The British Medical Association says patients may be wasting time and money by paying for tests such as breast cancer screening and whole body CT scans. Patients spent £65m on screening last year in the UK, and the market is expanding.

But the BMA warns that unregulated screening, which often gives unreliable results, is diverting scarce NHS resources away from the genuinely sick and increasing anxiety for screened patients.

Dr Vivienne Nathanson, the BMA's head of science and ethics, says private tests often identify problems that will never develop into a major health concern. This can result in invasive tests, serious surgery and increased anxiety for patients.

The BMA's report, Population Screening and Genetic Testing, highlights the difference between private screening of apparently healthy people and formal screening programmes supported by the NHS.

It warns that whole-body CT scans, offered by some commercial companies, cause many false alarms.

Public health consultant Dr Steven Laitner said: "Some people may have lung surgery thinking they have had cancer picked up early by having the scan but they may never have developed lung cancer."

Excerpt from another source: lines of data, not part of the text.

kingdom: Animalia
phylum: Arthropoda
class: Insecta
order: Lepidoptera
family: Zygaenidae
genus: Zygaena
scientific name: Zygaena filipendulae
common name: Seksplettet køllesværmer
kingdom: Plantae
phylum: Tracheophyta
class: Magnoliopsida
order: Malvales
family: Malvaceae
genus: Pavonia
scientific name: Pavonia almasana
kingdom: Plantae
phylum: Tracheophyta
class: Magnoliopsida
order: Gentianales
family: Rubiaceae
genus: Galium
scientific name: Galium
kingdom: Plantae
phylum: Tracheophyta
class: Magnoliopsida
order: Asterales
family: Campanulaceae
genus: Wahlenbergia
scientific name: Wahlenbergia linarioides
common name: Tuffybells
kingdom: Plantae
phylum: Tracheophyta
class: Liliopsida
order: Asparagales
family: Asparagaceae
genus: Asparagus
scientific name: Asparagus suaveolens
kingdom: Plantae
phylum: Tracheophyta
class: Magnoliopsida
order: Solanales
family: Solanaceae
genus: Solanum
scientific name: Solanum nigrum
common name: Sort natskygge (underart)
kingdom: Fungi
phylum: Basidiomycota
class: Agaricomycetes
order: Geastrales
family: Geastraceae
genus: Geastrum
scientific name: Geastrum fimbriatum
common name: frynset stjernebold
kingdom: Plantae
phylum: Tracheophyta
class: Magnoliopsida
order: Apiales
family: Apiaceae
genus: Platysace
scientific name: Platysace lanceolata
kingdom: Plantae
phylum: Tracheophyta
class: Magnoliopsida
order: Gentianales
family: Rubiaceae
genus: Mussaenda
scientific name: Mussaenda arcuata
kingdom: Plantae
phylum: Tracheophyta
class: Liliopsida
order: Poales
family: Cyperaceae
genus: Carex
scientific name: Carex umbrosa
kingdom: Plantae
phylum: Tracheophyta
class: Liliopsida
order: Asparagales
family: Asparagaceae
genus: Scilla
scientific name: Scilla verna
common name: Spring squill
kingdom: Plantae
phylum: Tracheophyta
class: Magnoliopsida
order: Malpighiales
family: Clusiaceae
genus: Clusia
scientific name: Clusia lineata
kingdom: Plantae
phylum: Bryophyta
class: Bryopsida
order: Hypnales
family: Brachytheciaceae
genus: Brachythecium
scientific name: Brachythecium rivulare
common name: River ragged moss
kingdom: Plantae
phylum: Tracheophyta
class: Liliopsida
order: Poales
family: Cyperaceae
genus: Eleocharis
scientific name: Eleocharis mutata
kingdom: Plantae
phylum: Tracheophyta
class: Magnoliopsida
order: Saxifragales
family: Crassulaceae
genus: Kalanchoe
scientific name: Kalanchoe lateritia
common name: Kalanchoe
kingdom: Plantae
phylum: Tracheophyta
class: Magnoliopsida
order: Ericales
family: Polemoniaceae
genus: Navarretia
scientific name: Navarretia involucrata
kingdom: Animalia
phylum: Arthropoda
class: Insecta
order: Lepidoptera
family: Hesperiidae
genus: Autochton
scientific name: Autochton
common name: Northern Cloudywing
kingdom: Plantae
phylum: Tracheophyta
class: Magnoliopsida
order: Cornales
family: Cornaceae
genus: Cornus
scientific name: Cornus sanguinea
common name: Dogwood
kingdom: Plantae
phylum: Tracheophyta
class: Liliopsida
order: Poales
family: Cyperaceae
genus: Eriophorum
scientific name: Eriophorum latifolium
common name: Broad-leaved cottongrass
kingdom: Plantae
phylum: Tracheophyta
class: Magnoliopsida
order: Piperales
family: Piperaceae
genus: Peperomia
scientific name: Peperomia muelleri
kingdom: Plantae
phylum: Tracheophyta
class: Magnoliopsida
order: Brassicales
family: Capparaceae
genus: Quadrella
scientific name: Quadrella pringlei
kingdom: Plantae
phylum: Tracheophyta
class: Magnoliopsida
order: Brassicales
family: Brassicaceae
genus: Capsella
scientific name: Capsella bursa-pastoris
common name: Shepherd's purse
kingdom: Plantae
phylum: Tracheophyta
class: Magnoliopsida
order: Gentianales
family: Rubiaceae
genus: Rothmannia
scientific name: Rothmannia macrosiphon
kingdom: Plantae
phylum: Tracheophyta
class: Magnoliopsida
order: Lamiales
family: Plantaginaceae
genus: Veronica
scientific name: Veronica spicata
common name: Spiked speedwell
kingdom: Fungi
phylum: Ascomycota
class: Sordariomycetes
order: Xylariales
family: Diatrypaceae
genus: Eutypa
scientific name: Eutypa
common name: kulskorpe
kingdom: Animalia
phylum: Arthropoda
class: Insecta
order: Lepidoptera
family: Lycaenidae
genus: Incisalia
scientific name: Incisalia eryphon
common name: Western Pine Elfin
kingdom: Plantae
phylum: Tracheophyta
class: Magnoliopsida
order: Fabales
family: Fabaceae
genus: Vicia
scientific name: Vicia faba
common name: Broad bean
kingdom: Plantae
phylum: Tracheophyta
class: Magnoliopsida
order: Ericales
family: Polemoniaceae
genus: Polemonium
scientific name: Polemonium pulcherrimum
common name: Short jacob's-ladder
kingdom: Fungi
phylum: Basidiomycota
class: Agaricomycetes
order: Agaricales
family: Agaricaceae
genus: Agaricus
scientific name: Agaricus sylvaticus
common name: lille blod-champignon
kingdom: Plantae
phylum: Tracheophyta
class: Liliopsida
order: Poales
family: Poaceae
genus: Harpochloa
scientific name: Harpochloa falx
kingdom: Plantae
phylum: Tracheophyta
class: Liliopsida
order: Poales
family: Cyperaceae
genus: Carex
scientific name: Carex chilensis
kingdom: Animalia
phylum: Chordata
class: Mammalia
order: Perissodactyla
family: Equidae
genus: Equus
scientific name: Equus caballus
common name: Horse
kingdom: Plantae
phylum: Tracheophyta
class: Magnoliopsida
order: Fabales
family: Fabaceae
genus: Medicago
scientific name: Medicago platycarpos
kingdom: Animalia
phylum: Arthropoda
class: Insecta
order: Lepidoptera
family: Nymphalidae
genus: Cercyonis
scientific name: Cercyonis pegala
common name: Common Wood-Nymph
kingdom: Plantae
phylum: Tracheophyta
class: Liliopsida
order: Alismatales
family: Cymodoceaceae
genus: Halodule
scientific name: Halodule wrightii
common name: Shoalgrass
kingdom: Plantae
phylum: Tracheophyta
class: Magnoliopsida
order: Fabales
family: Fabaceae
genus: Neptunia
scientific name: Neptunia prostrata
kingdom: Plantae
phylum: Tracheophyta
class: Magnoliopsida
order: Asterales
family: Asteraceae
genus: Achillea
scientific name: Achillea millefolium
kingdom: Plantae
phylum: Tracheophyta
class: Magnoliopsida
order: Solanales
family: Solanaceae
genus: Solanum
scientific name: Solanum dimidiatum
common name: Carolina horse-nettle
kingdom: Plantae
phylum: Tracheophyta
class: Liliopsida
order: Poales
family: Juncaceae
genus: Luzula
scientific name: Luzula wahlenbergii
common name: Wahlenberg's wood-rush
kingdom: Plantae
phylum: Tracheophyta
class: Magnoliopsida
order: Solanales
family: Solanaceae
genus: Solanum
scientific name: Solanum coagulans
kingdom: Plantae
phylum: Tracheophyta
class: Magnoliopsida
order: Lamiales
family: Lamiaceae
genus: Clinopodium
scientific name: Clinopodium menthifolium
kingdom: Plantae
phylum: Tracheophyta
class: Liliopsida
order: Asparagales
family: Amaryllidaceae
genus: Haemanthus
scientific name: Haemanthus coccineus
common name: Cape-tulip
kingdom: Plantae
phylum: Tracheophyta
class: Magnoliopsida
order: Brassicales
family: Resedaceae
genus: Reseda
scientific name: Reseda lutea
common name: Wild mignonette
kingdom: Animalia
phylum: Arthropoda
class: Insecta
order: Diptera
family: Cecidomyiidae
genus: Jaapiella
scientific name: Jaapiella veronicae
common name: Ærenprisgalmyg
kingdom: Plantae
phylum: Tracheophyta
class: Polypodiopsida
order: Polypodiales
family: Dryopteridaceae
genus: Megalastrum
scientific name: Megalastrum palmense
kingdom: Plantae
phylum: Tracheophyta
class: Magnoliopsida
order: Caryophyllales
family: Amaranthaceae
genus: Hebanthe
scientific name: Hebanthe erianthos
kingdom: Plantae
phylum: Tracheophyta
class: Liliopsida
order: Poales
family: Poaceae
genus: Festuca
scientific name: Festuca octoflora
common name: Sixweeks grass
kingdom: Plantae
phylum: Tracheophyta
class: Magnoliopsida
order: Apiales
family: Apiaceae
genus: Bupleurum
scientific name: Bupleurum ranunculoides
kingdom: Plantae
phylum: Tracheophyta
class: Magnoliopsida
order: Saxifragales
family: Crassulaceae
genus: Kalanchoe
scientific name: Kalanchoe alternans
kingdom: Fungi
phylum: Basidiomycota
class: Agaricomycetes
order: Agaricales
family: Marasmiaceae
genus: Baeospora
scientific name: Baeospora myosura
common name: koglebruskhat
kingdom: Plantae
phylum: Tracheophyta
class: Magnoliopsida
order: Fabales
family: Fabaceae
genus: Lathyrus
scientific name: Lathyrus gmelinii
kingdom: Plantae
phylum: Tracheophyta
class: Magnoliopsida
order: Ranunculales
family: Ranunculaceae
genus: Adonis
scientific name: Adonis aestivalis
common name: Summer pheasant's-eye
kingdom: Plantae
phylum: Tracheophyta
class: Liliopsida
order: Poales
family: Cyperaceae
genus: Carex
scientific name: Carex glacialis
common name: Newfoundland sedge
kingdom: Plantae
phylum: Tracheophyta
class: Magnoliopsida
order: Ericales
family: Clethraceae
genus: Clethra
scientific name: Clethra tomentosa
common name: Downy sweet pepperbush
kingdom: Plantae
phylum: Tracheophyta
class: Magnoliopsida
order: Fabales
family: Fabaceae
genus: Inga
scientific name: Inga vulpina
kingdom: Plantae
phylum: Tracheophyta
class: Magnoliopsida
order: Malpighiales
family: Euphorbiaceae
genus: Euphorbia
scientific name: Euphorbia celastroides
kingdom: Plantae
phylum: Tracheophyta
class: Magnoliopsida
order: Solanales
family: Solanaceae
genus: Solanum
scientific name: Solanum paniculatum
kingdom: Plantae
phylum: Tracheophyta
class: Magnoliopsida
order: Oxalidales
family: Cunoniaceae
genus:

He said that a CT scan had 100 times the dose of ionising radiation as a chest X-ray, and at these doses around one in 2,000 people could develop a fatal cancer.

The report says mammograms are useful in detecting breast cancer in women aged 50 to 70, as offered by the NHS programme. But there is no evidence that they are of use for under-fifties.

The prostate-specific antigen (PSA) test for prostate cancer can give similarly misleading results. Two-thirds of men tested with high PSA do not have prostate cancer.

The report highlights the importance of recognising the implications of genetic testing. Dr Nathanson says it is vital people are not excluded from insurance because of genetic tests, especially as tests are developed for more conditions.

A Department of Health spokesman said: "Patients who have concerns about genetic diseases should seek advice from their GP who can then refer them to specialist genetic services if this is appropriate."

The private health provider Bupa agrees that everyone who has screening should be fully aware of the risks and benefits.